Des accusations d'antisémitisme ont également été lancées à l'encontre de participants qui avaient signé une lettre ouverte critiquant la motion anti-BDS de 2019 du Bundestag. La décision de refuser le financement des organisations qui soutiennent le mouvement Boycott, désinvestissement, sanctions a conduit à ce que les Palestiniens et leurs partisans se voient refuser la permission de s'exprimer lors d'événements publics à travers l'Allemagne. Des journalistes palestiniens ont été renvoyés de chaînes de télévision, dont Deutsche Welle et WDR. Les critiques juifs font maintenant l'expérience de ce que les militants palestiniens ont dû endurer. Un directeur de l'un des principaux instituts artistiques allemands a pris note de mon soutien public à BDS lorsqu'il a reporté une invitation à présenter un travail auquel je participais (non pas sur la Palestine, mais sur le génocide colonial allemand en Namibie). Dans un langage paranoïaque qui faisait écho à de vieux fantasmes de conspiration, il a suggéré que « des forces puissantes sont à nos trousses ? [elles sont] dirigées contre notre bien-être et notre personne, et pourraient finalement me coûter mon emploi [...]. Nous devons d'abord nous armer contre cela ». Début juin, alors que la controverse autour de la documenta s'intensifie, il annule discrètement l'exposition.

Parmi les collectifs invités à y participer figurait un groupe appelé “The Question of Funding” [La question du subventionnement), dont les membres sont issus de la communauté artistique palestinienne et d'ONG culturelles. Le 28 mai, lors de l'épisode le plus grave de cette affaire, les salles où le groupe devait exposer ont été envahies et barbouillées de menaces de mort cryptiques, dont le chiffre 187, qui est parfois utilisé aux USA pour désigner un meurtre. Un mois après l'ouverture, le groupe a annulé son programme public et a quitté Kassel.

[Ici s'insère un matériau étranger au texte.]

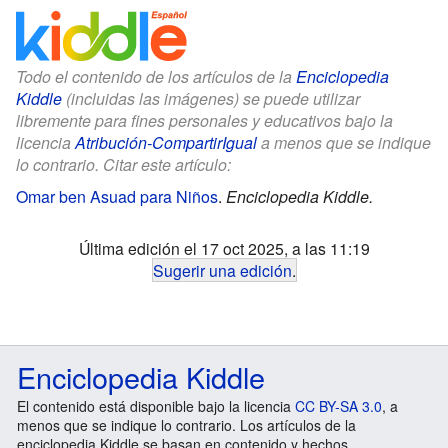
Todo el contenido de los artículos de la
Enciclopedia
Kiddle
(incluidas las imágenes) se puede utilizar
libremente para fines personales y educativos bajo la
licencia
Atribución-CompartirIgual
a menos que se indique
lo contrario. Citar este artículo:
Omar ben Asuad para Niños
.
Enciclopedia Kiddle.
Última edición el 17 oct 2025, a las 11:19
Sugerir una edición
.
Enciclopedia Kiddle
El contenido está disponible bajo la licencia
CC BY-SA 3.0
, a
menos que se indique lo contrario. Los artículos de la
enciclopedia Kiddle se basan en contenido y hechos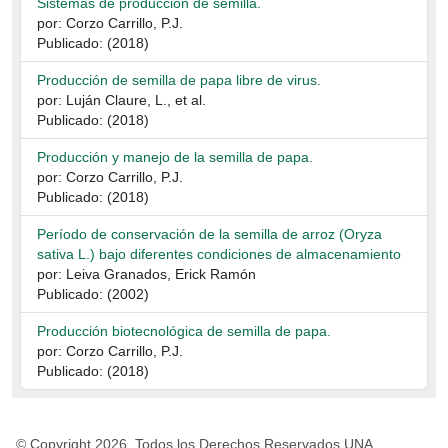
Sistemas de producción de semilla.
por: Corzo Carrillo, P.J.
Publicado: (2018)
Producción de semilla de papa libre de virus.
por: Luján Claure, L., et al.
Publicado: (2018)
Producción y manejo de la semilla de papa.
por: Corzo Carrillo, P.J.
Publicado: (2018)
Período de conservación de la semilla de arroz (Oryza
sativa L.) bajo diferentes condiciones de almacenamiento
por: Leiva Granados, Erick Ramón
Publicado: (2002)
Producción biotecnológica de semilla de papa.
por: Corzo Carrillo, P.J.
Publicado: (2018)
© Copyright 2026, Todos los Derechos Reservados UNA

Le racisme anti-palestinien ne s'est pas limité à la documenta. Deux semaines plus tôt, la police de Berlin avait interdit les événements commémorant le 74e anniversaire de la Nakba - y compris une veillée organisée par un groupe juif - au motif qu'il existait un risque élevé de comportement antisémite. Le 17 juin, le Goethe-Institut a annulé une invitation, déjà acceptée, à Mohammed El-Kurd, écrivain et militant palestinien, dont la maison a été occupée par un colon israélien, en invoquant des commentaires récents qu'il avait faits sur Israël.

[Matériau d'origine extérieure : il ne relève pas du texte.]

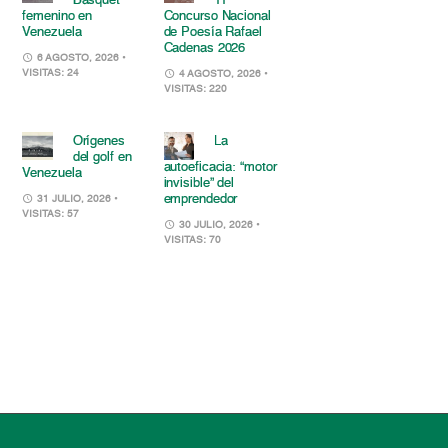
Básquet
11°
femenino en
Concurso Nacional
Venezuela
de Poesía Rafael
Cadenas 2026
6 AGOSTO, 2026
•
VISITAS: 24
4 AGOSTO, 2026
•
VISITAS: 220
Orígenes
La
del golf en
autoeficacia: “motor
Venezuela
invisible” del
emprendedor
31 JULIO, 2026
•
VISITAS: 57
30 JULIO, 2026
•
VISITAS: 70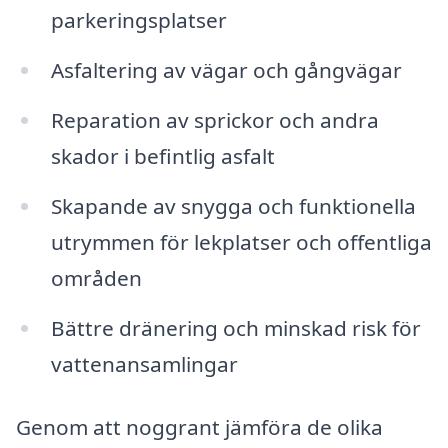
parkeringsplatser
Asfaltering av vägar och gångvägar
Reparation av sprickor och andra
skador i befintlig asfalt
Skapande av snygga och funktionella
utrymmen för lekplatser och offentliga
områden
Bättre dränering och minskad risk för
vattenansamlingar
Genom att noggrant jämföra de olika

Les artistes et les conservateurs de la documenta se sont excusés et ont promis d'apprendre de leurs erreurs. Mais leurs détracteurs dans les médias et les politiques allemands n'ont pas commencé à reconnaître, et encore moins à désapprendre, leurs propres préjugés racistes. Au contraire, ils ont profité de la controverse pour dire aux Palestiniens et aux Israéliens juifs critiques, ainsi qu'aux artistes du Sud, qu'ils n'ont pas le droit de s'exprimer. Tout comme l'antisémitisme qui existe dans les cercles anti-impérialistes, la persécution des artistes et des intellectuels en Allemagne, soutenue par l'État et ouvertement islamophobe, sépare faussement les histoires enchevêtrées du racisme et de l'antisémitisme, les plaçant en opposition l'un à l'autre.

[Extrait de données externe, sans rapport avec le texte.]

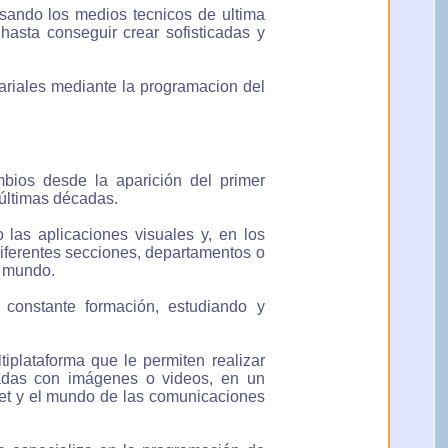
sando los medios tecnicos de ultima
asta conseguir crear sofisticadas y
ariales mediante la programacion del
bios desde la aparición del primer
últimas décadas.
 las aplicaciones visuales y, en los
diferentes secciones, departamentos o
l mundo.
 constante formación, estudiando y
iplataforma que le permiten realizar
gradas con imágenes o videos, en un
net y el mundo de las comunicaciones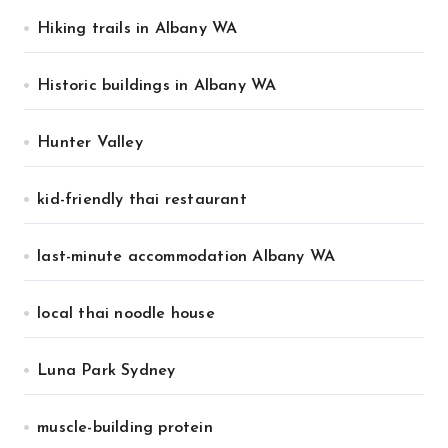
Hiking trails in Albany WA
Historic buildings in Albany WA
Hunter Valley
kid-friendly thai restaurant
last-minute accommodation Albany WA
local thai noodle house
Luna Park Sydney
muscle-building protein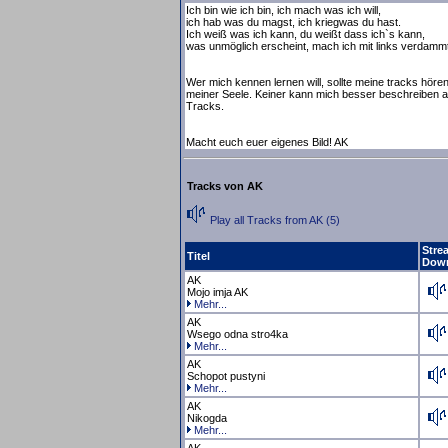
Ich bin wie ich bin, ich mach was ich will,
ich hab was du magst, ich kriegwas du hast.
Ich weiß was ich kann, du weißt dass ich`s kann,
was unmöglich erscheint, mach ich mit links verdammt
Wer mich kennen lernen will, sollte meine tracks hören
meiner Seele. Keiner kann mich besser beschreiben a
Tracks.
Macht euch euer eigenes Bild! AK
Tracks von AK
Play all Tracks from AK (5)
Stre
Titel
Dow
AK
Mojo imja AK
Mehr...
AK
Wsego odna stro4ka
Mehr...
AK
Schopot pustyni
Mehr...
AK
Nikogda
Mehr...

Tout le monde en Allemagne n'est pas conscient de cette construction discursive. À l'automne 2019, à Yom Kippour, un néonazi portant une caméra GoPro a tenté de s'introduire dans la dernière synagogue de Halle et de diffuser des vidéos de lui-même en train d'assassiner des Juifs. Il accusait la communauté juive d'avoir conspiré pour organiser l'immigration des musulmans, qu'il percevait comme une menace existentielle pour la société allemande. Les fidèles, qui l'ont vu approcher sur les images des caméras de sécurité, ont réussi à verrouiller la porte à temps. Après avoir échoué à entrer, l'homme a attaqué et tué un passant, avant de se précipiter dans un kebab voisin, connu pour être fréquenté par des immigrés, et de tuer l'un des clients. Devant le tribunal, il a déclaré qu'il ne voulait pas “tuer des Blancs”.